I don’t believe the logic about maximizing voting power in the context of the original system applies to the different ballot constraints on this different system.

Almost nobody is ever going to make an indication of 0 in their ballot, 0 is reserved for unmarked candidates.

Ok, then you should create a ballot slip in which there is no 0 among the values ​​to choose, so you are sure that the values ​​in 0 are candidates not evaluated.

Furthermore, you can still only consider the average scores of candidates that are indicated by at least 50% of voters.

This solution could prevent unknown candidates from being favored (also give -10 to them) but I don’t understand why you should also use negative scores, instead of range [0,10].
What would be the improvement in putting a fixed point (0) in the middle of the range?

Ordinary score has the same problem if unmarked candidates are given a midpoint score by default.

This is in fact the criticism I make of all votes with range. DV is a cumulative voting system disguised as a range, to make it easier to write.
In cumulative methods (fixed number of points to distribute) the voter would not give his limited points to unknown candidates when he could instead give them to an approved candidate.

I’m not sure what improvements there would be if any exist at all, it’s just a suggestion that I think is interesting to consider. Probably it has both pros and cons. It treats like and dislike differently, and allows voters to basically approximate statements like “I like A, but I don’t like B,” “I dislike D twice as much as I dislike C,” etc.

It’s just a different way of doing it, just as arbitrary as any. That is a fair criticism of score voting in general. But there are fair criticisms of every voting system.

Perhaps if all positive or all negative candidates are eliminated, it could revert to ordinary CB scoring on the single remaining rubber band over the whole range. I feel like that might solve the problems you’re seeing.

Again, I’m just trying to wrap my head around these systems. It’s helpful for me to talk with others about alternatives and modifications that come to mind, because if they can be convincingly argued against it gives me more confidence that the original system is somewhat less arbitrary.

Ok, but this is nothing more than one of the many possible normalizations I talked about in this example:

In this vote A [10] B [5] C [2] D [0] the voter says:

  1. C deserves 2 points more than D.
  2. B deserves 3 points more than C.

If I delete A, maximizing the voting power, then I have these possibilities:

  • I keep 1 valid, that is: B [10] C [2] D [0]
  • I keep 2 valid, that is: B [10] C [7] D [0]
  • “half way”, that is: B [10] C [4] D [0]
  • “half way”, in which the value 5 is kept fixed during normalization; 5 would be 0 if the range had half negative and positive values (I have added this possibility now).

I’m not saying it’s wrong as a normalization, but it seems too subjective to me.
In general, it makes no sense to me to alter the voter’s original vote.

My personal opinion is that arbitrariness is not really a valid criticism of a voting system. Perhaps complexity is, but not arbitrariness. Every voting system is totally arbitrary. All that’s important to me is that they function and meet practical (i.e. not abstract) functional demands.
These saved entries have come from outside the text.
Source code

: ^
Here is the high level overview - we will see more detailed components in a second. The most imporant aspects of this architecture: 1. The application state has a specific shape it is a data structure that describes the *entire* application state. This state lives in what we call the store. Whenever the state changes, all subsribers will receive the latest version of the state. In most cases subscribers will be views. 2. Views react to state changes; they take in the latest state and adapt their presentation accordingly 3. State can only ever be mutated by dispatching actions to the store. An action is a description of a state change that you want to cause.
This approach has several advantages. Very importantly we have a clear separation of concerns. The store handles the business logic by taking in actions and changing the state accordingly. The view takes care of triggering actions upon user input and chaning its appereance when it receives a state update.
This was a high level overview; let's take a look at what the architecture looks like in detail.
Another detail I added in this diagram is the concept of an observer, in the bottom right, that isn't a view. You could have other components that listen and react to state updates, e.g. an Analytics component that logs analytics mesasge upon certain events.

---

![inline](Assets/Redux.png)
Even though a rock isn’t a hammer, I can still use it to whack in a nail.

Every voting system is certainly not equally arbitrary.

I would argue that the only arbitrariness in a condorcet compatible method is in resolving the cycles, and even that can be minimized to a degree where it is generally insignificant.

So I certainly can’t get on board with the “arbitrariness is ok” idea.

I’m of the opinion that the Condorcet criterion is also arbitrary. The importance of it is functional, not abstract. It’s possible to find a replacement of Condorcet that serves more or less the same function. As you’ve noted, CB is Condorcet compliant “for all practical purposes.”